Almost Composed

Meditation and curiosity

How to read a city

May 28, 2014

The weekend brought me to Dublin for a wedding. I had some errands to run in the morning and went out to beat the streets. Inevitably, I found myself in a bookshop on the north side of the river where I picked up some titles in the Penguin Great Ideas series. For a tense moment, it looked as though the credit card transaction wouldn’t go through but, no, the shop assistant manipulated the card reader’s cable and I was spontaneously €35 poorer.

Temple Bar seems vibrant and a huge amount of fun with plenty of restaurants, pubs and bars and an entire street of musical instrument shops. However, it’s bookshops that serve my drug of choice. In the past I would have been scouting for record shops but they are now few and, for better or for worse, I just don’t buy music in a physical format these days. But what would be the point of a city without bookshops?
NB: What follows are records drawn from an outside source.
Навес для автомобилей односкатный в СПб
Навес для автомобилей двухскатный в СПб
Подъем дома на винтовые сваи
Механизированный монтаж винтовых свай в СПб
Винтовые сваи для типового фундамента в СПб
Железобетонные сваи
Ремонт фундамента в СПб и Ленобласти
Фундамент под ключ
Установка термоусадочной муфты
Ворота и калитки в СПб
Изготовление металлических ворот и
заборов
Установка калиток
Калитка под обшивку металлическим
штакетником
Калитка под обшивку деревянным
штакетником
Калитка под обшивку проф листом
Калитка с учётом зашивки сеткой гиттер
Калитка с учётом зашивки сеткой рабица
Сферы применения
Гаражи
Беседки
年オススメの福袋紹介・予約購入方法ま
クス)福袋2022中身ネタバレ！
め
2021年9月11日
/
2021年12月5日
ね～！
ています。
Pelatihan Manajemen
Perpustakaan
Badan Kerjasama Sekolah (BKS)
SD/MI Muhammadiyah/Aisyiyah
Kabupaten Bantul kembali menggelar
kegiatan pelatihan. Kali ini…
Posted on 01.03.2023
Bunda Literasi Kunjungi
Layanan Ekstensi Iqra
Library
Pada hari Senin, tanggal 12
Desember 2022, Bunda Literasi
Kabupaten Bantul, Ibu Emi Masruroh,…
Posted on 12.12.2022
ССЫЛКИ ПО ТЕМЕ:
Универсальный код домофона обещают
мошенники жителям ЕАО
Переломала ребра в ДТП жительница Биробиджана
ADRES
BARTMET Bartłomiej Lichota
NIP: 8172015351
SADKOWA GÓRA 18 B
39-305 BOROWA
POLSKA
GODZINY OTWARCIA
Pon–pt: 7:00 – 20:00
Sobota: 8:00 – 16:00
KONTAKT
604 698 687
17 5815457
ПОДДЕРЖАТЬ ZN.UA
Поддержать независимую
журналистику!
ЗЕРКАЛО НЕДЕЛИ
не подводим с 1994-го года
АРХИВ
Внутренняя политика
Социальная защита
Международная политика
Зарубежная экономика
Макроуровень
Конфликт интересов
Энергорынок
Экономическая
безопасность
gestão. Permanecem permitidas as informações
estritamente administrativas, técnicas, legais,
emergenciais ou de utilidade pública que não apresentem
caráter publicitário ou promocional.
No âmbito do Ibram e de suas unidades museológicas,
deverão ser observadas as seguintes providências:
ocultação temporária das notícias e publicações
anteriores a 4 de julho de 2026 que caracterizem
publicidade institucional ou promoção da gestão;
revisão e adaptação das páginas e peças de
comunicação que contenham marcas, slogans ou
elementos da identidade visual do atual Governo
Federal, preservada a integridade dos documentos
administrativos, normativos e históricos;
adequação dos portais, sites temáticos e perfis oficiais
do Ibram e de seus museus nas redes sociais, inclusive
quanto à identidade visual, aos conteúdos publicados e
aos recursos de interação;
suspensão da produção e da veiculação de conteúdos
I started wondering about what would make a successful bookshop in the age of Amazon. There’s no way that even the biggest of chain stores can compete with the range of an internet retailer, so bookshops might as well be small and specialised with a lovingly selected stock. ‘Human capital’ is another advantage they have over internet giants: a bookseller performs a role that’s similar to a museum curator, surfacing interesting titles the customer might otherwise have missed. Staff should be free to engage with customers and find out what they’re looking for. A good bookseller won’t meekly ask ‘can I help you?’… more like ‘what have you been reading lately?’. This becomes easier if the shop has a guiding theme or philosophy. The third advantage bookshops have is the space itself. Occasional celebrity signings are fine, but it would be better to have regular events, readings, book clubs, creative writing sessions, talks etc. that bring in dedicated, returning customers. Finally, you could combine the shop with something more interesting than a coffee house, like a restaurant, bar or something unusual.